ESA’s 25 years of telecom: interview with Carlo Elia
As ESA’s umbrella programme for telecom, ARTES, celebrates its 25th year, we will be examining why it was set up, how it and the European satcom environment have evolved, the opportunities and challenges that both face today, and what the future holds.
This week we spoke to Carlo Elia, Head of the Telecommunications Technologies, Products and Systems Department, who told us how his area supports Europe’s industry.
What achievements are you most proud of?
My department invests more than €100 million in our space industry’s product development every year, supporting the introduction of new innovative technologies that would otherwise not reach the market.
ScyLight is an excellent example of this. It was created in 2016 as our dedicated optical communications programme to support what is now recognised as the next big step in satcom systems.
Additionally, we have initiated more than 20 public–private partnerships (PPPs) with many satellite operators and service providers. Our PPP model is recognised as the best mechanism to provide support across the value chain from technology innovation to market utilisation, and is now being replicated in other parts of the world, such as in the US between NASA and commercial entities.
The secret lies in the optimum risk allocation.
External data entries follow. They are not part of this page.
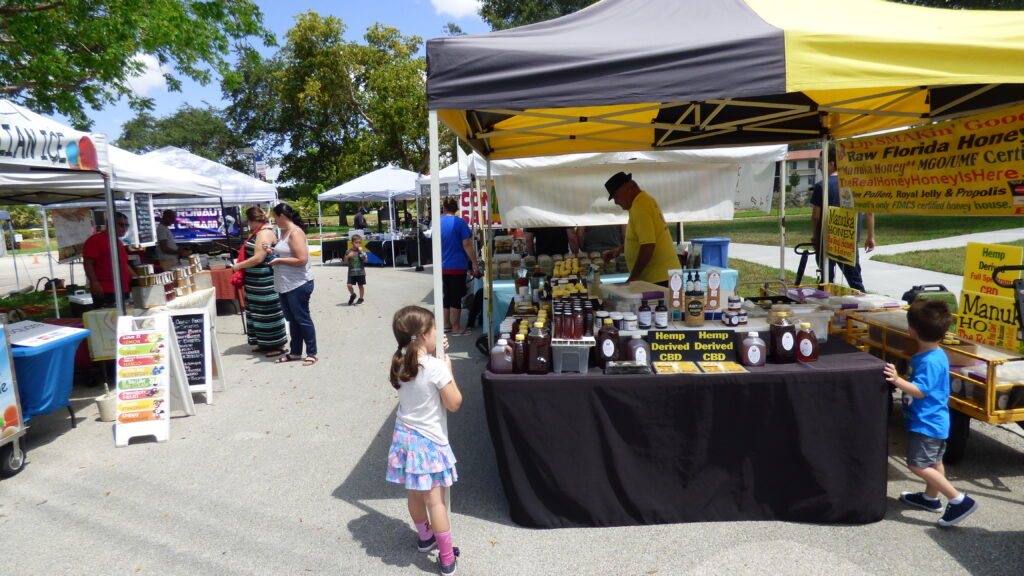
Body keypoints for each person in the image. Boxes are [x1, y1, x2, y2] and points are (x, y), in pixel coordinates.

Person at [883, 300, 978, 527]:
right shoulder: (936, 355)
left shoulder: (928, 362)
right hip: (936, 421)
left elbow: (921, 390)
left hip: (926, 422)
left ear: (911, 330)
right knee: (935, 462)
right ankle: (930, 498)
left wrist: (897, 380)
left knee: (917, 465)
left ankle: (958, 499)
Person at [386, 305, 462, 575]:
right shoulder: (436, 368)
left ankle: (424, 537)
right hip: (429, 441)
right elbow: (454, 403)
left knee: (415, 494)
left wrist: (434, 352)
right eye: (434, 330)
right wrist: (448, 369)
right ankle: (446, 557)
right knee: (436, 501)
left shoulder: (400, 361)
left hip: (405, 436)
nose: (438, 334)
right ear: (423, 335)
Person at [810, 153, 875, 292]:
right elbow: (869, 211)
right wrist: (871, 237)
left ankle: (826, 310)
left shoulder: (822, 185)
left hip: (826, 239)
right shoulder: (856, 183)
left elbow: (816, 216)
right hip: (848, 240)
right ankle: (863, 307)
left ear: (832, 163)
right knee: (855, 281)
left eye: (821, 163)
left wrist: (815, 236)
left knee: (826, 281)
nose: (819, 166)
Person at [229, 207, 288, 357]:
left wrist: (238, 266)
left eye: (248, 221)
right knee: (257, 311)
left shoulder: (264, 233)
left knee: (267, 311)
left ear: (252, 220)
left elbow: (258, 258)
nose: (248, 225)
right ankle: (263, 341)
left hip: (263, 279)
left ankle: (276, 344)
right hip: (256, 280)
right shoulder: (262, 231)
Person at [602, 172, 679, 286]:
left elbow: (648, 245)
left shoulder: (640, 207)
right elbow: (647, 237)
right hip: (663, 276)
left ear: (628, 189)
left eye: (616, 196)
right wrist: (621, 249)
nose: (616, 202)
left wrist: (633, 278)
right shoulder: (643, 201)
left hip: (659, 278)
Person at [266, 203, 318, 366]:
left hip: (298, 283)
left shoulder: (295, 232)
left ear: (282, 216)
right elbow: (287, 251)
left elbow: (301, 260)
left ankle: (312, 352)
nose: (274, 220)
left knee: (302, 318)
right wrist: (272, 251)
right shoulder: (284, 232)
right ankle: (295, 352)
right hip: (285, 283)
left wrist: (279, 259)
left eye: (275, 217)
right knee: (292, 320)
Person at [440, 197, 478, 336]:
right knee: (456, 296)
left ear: (444, 208)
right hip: (457, 265)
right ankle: (456, 328)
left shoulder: (438, 222)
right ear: (456, 209)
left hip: (442, 266)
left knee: (447, 295)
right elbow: (467, 245)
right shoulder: (460, 222)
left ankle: (446, 324)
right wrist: (474, 262)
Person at [83, 212, 134, 308]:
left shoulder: (118, 242)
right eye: (121, 225)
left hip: (123, 288)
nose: (125, 228)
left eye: (127, 225)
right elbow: (88, 263)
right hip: (106, 289)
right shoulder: (95, 240)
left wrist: (136, 278)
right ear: (110, 224)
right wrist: (94, 283)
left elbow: (123, 263)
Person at [344, 234, 368, 305]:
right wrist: (348, 256)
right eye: (356, 242)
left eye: (359, 243)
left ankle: (361, 298)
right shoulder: (348, 251)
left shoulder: (362, 251)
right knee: (349, 285)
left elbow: (365, 260)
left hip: (360, 272)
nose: (358, 244)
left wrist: (362, 252)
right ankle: (353, 294)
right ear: (352, 243)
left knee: (360, 285)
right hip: (351, 272)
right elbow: (345, 261)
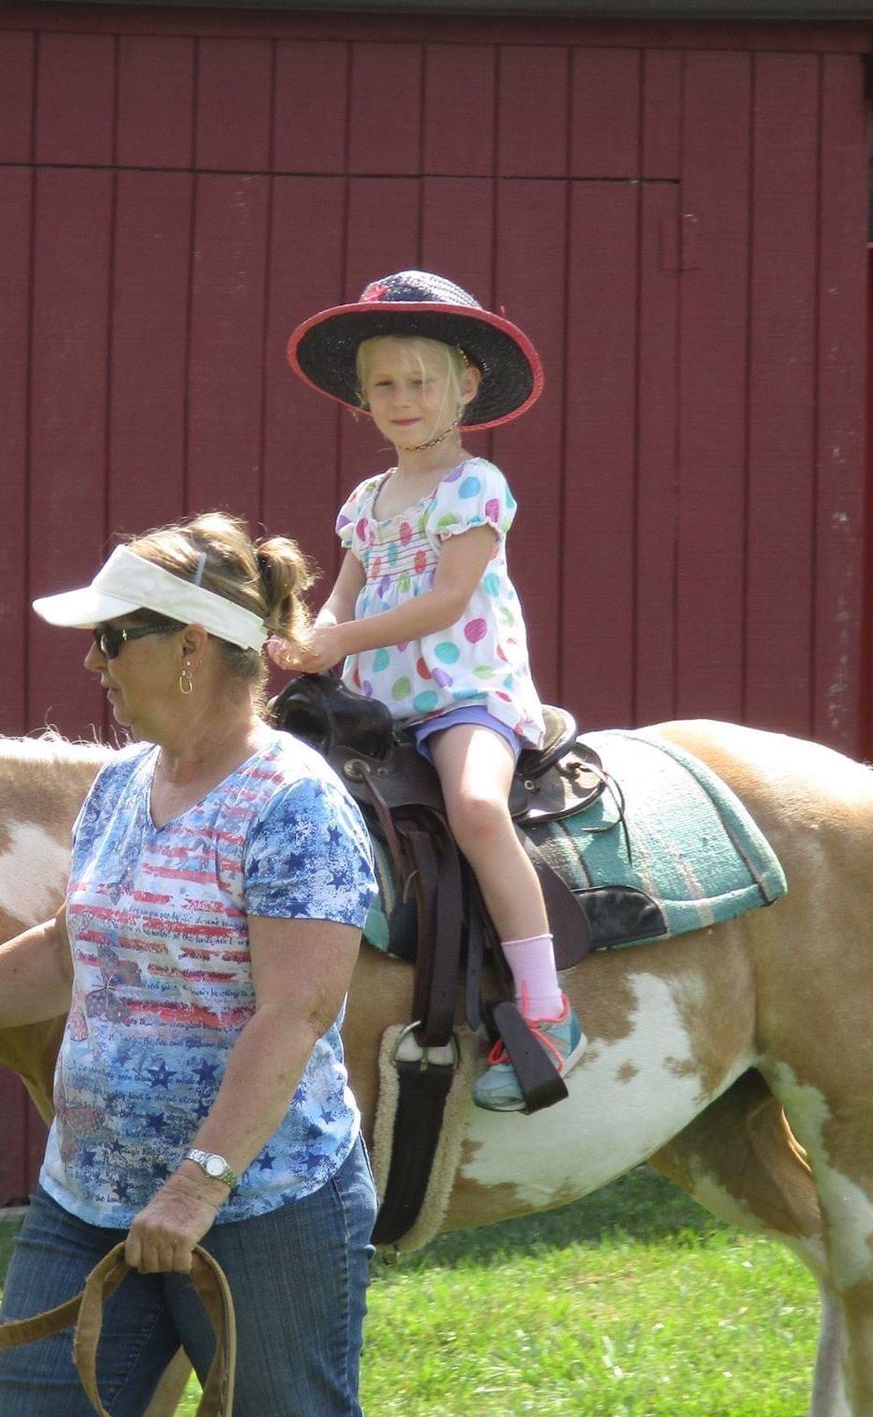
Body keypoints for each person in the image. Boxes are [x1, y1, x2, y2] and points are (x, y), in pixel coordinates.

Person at [0, 513, 380, 1417]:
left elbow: (296, 1013)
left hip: (264, 1210)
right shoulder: (120, 786)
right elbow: (70, 953)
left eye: (113, 638)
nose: (92, 662)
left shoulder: (295, 804)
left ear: (192, 645)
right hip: (88, 1197)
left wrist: (194, 1190)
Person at [272, 270, 584, 1113]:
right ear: (362, 397)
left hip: (463, 694)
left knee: (476, 809)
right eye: (385, 384)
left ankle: (546, 1005)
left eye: (422, 381)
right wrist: (309, 641)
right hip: (380, 709)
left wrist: (342, 638)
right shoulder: (368, 500)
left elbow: (447, 600)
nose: (402, 399)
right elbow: (347, 591)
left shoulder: (475, 487)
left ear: (465, 388)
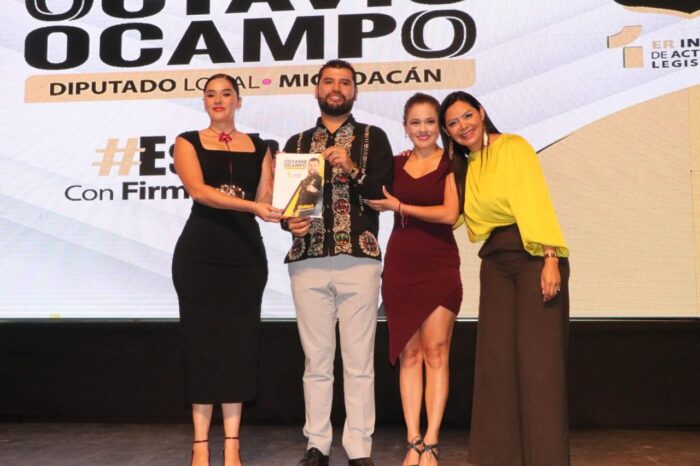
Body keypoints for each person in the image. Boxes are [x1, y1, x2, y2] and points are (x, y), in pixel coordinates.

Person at [439, 91, 570, 466]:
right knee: (497, 366)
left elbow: (534, 199)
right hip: (495, 261)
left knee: (539, 366)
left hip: (534, 256)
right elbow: (451, 216)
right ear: (448, 132)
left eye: (467, 116)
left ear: (481, 113)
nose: (463, 126)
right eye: (453, 123)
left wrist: (549, 258)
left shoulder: (513, 146)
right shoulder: (463, 166)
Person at [283, 59, 394, 466]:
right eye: (328, 81)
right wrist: (290, 223)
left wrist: (352, 168)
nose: (336, 88)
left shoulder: (372, 138)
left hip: (359, 259)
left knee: (359, 361)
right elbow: (290, 208)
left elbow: (383, 194)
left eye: (344, 82)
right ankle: (317, 444)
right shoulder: (297, 143)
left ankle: (359, 449)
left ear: (354, 92)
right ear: (316, 89)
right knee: (316, 361)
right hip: (307, 259)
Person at [171, 73, 282, 466]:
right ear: (204, 102)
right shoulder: (187, 141)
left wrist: (286, 185)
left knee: (239, 347)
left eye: (226, 93)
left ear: (239, 101)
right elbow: (200, 192)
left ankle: (232, 444)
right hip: (200, 255)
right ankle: (200, 444)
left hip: (245, 257)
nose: (218, 99)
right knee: (201, 347)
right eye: (210, 94)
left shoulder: (261, 147)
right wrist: (254, 207)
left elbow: (266, 198)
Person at [365, 93, 461, 466]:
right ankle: (413, 441)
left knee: (436, 352)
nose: (423, 129)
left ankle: (432, 442)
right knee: (410, 355)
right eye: (415, 122)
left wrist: (400, 207)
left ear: (440, 126)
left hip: (439, 265)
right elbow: (363, 187)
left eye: (430, 122)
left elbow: (450, 214)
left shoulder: (452, 163)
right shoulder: (394, 164)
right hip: (401, 265)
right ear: (405, 127)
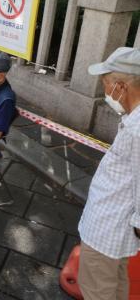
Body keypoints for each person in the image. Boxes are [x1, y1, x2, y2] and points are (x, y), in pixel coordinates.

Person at [77, 47, 140, 300]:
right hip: (113, 225)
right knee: (115, 284)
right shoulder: (132, 119)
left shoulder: (138, 129)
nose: (105, 91)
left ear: (121, 86)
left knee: (97, 289)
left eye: (106, 84)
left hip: (108, 228)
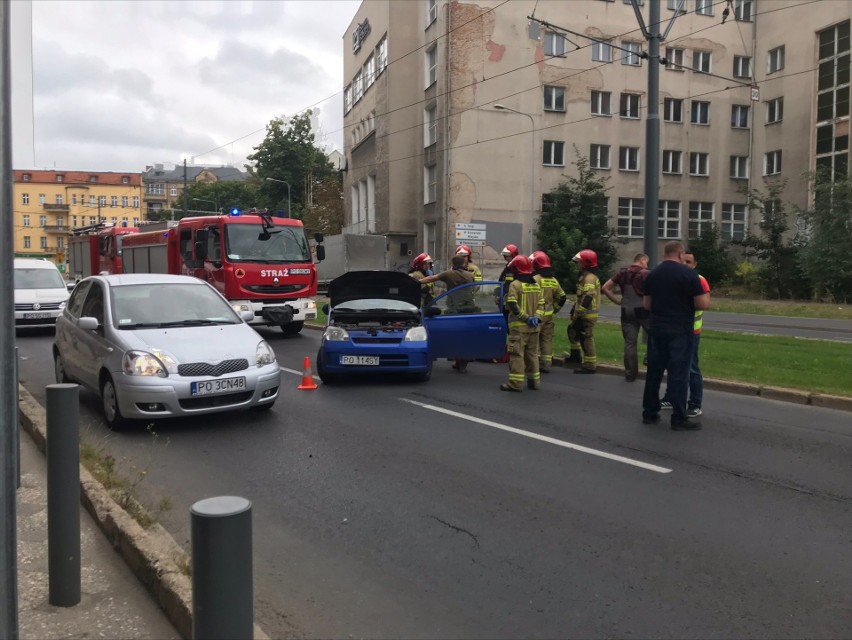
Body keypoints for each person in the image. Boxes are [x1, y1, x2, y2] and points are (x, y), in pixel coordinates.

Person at [641, 241, 710, 431]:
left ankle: (649, 412)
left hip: (656, 329)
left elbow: (647, 305)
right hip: (680, 329)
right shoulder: (689, 274)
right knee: (679, 374)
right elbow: (702, 304)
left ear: (665, 253)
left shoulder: (652, 274)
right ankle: (678, 418)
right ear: (680, 254)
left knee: (654, 373)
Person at [660, 251, 710, 417]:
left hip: (691, 331)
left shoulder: (699, 279)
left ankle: (695, 402)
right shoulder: (676, 277)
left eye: (689, 262)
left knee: (691, 367)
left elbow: (704, 304)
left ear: (694, 265)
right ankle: (670, 397)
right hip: (674, 328)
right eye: (684, 261)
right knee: (672, 365)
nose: (685, 264)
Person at [420, 255, 476, 372]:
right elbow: (474, 289)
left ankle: (453, 357)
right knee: (465, 337)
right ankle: (461, 363)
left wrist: (416, 282)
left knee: (454, 335)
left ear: (453, 264)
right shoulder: (470, 275)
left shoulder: (449, 274)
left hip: (454, 310)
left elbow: (431, 279)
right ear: (464, 264)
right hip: (468, 309)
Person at [601, 253, 650, 382]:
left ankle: (630, 374)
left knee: (630, 343)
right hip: (642, 310)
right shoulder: (645, 273)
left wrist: (617, 301)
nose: (647, 265)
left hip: (626, 310)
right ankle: (649, 358)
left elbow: (605, 288)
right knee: (655, 335)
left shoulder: (622, 273)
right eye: (646, 262)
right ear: (642, 260)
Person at [500, 254, 545, 391]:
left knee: (517, 355)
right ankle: (534, 382)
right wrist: (536, 318)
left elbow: (513, 305)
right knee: (532, 355)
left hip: (519, 328)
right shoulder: (535, 285)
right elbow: (542, 304)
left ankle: (516, 384)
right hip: (534, 327)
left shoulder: (515, 284)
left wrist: (525, 318)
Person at [530, 250, 567, 373]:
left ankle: (532, 365)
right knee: (546, 340)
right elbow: (562, 297)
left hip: (536, 315)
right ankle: (546, 364)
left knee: (533, 341)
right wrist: (555, 309)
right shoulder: (554, 281)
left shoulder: (534, 279)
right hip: (549, 317)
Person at [567, 249, 601, 374]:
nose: (577, 265)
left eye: (579, 262)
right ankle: (576, 357)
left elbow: (588, 296)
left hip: (587, 315)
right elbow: (581, 297)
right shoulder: (586, 277)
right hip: (583, 314)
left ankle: (590, 365)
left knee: (586, 338)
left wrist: (580, 312)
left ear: (586, 263)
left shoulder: (589, 278)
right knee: (574, 332)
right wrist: (574, 310)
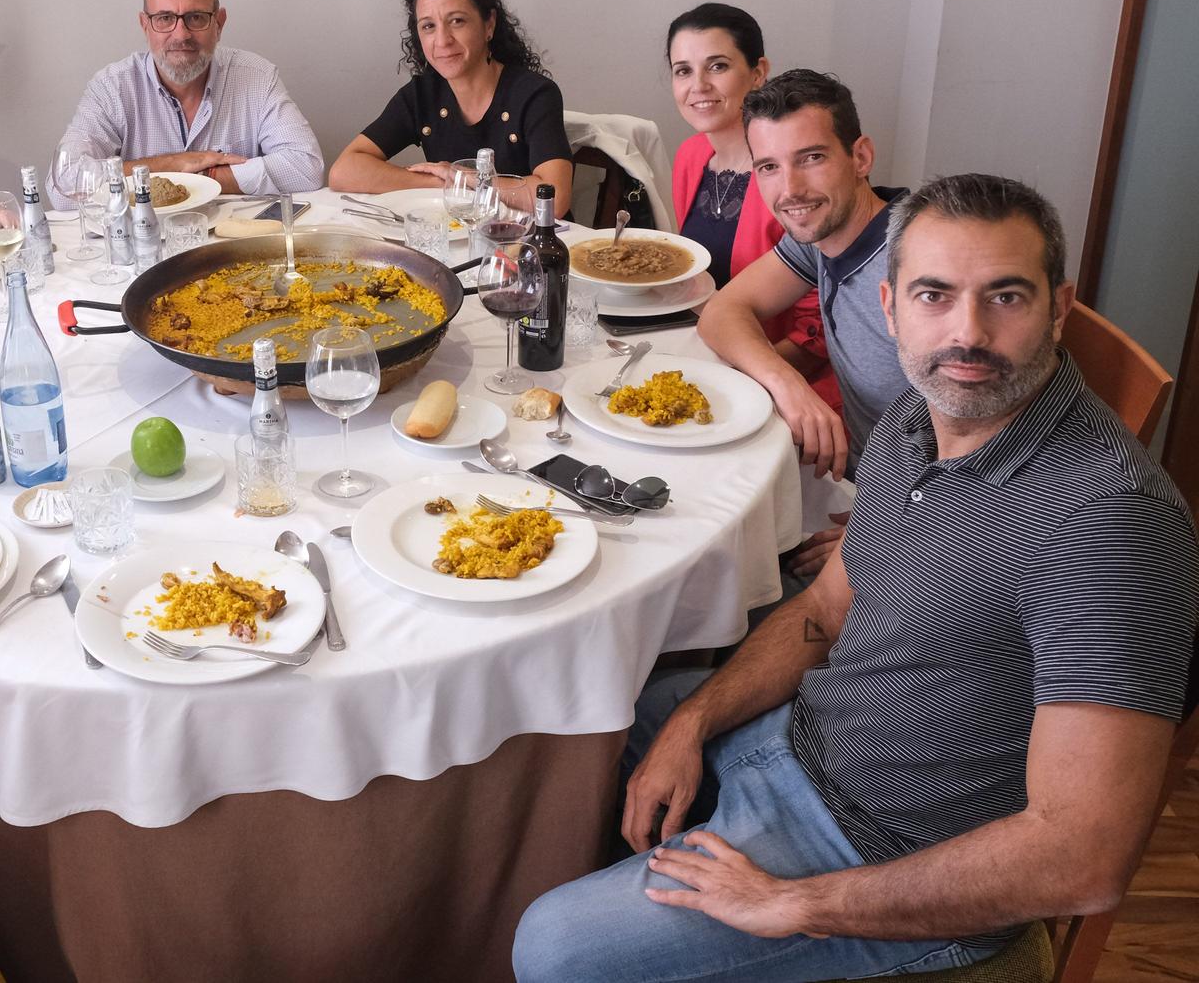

Our approach sees ESA leading on the technology risk, while the private partner deals with the market risk.
Can you tell us about the opportunities and challenges facing you currently?
The Digital Transformation of business and society is coming, and will revolutionise all areas of both. ESA supports our industry’s ability to adapt, so they can be more agile and act more quickly when faced with rapid market changes.
Realistically, satcoms will represent a small percentage of the Digital Transformation, but that small slice is part of a considerably larger whole that will feature much deeper integration of satellites in telecommunications networks, particularly in the context of 5G. This will result in a much bigger total market than we support today.
What is your vision for your department?
There is little doubt that the current pressure on the conventional satcoms sector will lead to some consolidation, and there is a real opportunity for us to help build a better industry. The ‘New Space’ entrants to our sector are providing constructive disruption of an industry that has changed very little in the last 50 years.
However, we have to remember that many of the New Space companies still have to earn their first €, to emerge, learn and grow. There is a happy medium to be struck between ‘old’ and New Space, and that is what we at ESA are striving to support.
What is the most interesting innovation you’ve seen come from your activities?
There are many.
Programmatically, the most interesting innovations are in the new partnership schemes, such as megaconstellations. Here, ARTES support encompasses a variety of disciplines, from frequency sharing techniques to artificial intelligence autonomous operations, to debris management.
Using a variety of ARTES tools across transversal themes is something that has worked well and we are looking to replicate this in 5G, secure satcoms, and other areas.
Technically, the list is long, but perhaps the most interesting new area is the work we are supporting on Quantum Key Distribution via satellite and optical communications in general – both entirely new disciplines that we are helping to bring to market.